If you are looking for a relationship or already in one all of our lives, we have been told that to find true love we need to learn to love ourselves from the inside out. This kind of relationship is so powerful that sometimes it can affect the interactions you have with your lover or partner, your kids, your friends, your family and yourself. This amazing bond that you have with yourself and which has its roots in love can morph into guilt, anger, and resentment can ruin your whole life. When we try and change things from the ‘outside,' it can turn up like this. Ask yourself these questions right now.
- Are you desperate in trying to seek someone’s approval or seeking their acceptance?
- Are you desperately trying to win their praise and warmth?
- Are you desperately trying to make them acknowledge you?
- Are you desperately trying to win their love only to be upset after finding that you have failed?
- After you know that you have failed in your attempts, does it make you feel angry, resentful, desperate, worthless, guilty and exhausted?
- Do these feelings affect every area of your life?
Here are few techniques on how to love yourself from the inside out and kick start your healing journey:
- Stop trying
If you are seeking to make things work, make things better, or make the other person happy, stop doing it straight away. Stop saying the “right” things or doing the “right” things, or making things right when things don’t happen as you expected. You might have already been trying this for many years, and if you are still doing it, you will feel even more disappointed.
- Don’t have expectations from your partner
When you call or text your girlfriend, don’t expect her to respond promptly or in a manner, you would like to respond. Don’t expect your partner to be happy for you, cheer you, smile for you, hug you, kiss you, or be interested in anything you have to say or do. When you stop having or no expectations from your partner, you also shield yourself from being frustrated or upset.

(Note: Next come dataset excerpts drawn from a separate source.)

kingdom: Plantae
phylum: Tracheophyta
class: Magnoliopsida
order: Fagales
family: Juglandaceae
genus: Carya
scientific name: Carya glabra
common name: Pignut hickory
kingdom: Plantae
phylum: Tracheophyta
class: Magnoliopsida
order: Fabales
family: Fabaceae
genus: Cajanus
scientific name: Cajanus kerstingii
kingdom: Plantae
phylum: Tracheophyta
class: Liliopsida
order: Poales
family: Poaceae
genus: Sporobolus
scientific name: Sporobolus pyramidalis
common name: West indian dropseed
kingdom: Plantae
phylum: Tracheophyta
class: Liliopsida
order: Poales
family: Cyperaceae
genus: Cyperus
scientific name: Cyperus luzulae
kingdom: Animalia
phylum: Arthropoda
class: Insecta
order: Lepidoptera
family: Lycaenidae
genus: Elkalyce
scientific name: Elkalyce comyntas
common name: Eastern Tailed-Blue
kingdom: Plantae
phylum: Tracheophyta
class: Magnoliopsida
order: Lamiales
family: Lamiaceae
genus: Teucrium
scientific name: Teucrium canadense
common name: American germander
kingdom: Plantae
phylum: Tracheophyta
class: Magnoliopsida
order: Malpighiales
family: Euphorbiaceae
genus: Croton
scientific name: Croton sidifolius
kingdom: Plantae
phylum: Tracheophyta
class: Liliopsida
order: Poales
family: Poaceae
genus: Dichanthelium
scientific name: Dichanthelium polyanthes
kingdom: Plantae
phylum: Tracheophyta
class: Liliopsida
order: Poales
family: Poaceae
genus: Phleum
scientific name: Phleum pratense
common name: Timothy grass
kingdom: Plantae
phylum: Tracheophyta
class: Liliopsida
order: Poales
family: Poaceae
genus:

- Understand that you don’t need anything from this person
You are enough for yourself. You are whole. You don’t need anyone to make you feel complete and desired or love. You don’t really need their affection, their compassion, their approval, their praise, their validation or their love to make you feel worthy.
- The healing is for you and only all about you
Put yourself first for the first time in your life for heaven’s sake. This means sparing some time for yourself, taking care of your needs, making yourself feel better, and taking initiatives that will help you to fulfill your own expectations. It’s highly likely you don’t know how it feels like to take care of yourself or even forgotten about it.
- Accept yourself
If you want to speed up your healing process after the demise of your relationship, there isn’t any better way than accepting who you really are. Get your identity and personality back by letting go the need to have someone else love and affection in any form. Stop reminiscing on your past, instead learn from them, and take steps to forgive yourself and your partner. We all choices in life and we all deserve to live a life and have relationships that are full of peace, happiness, and fulfillment.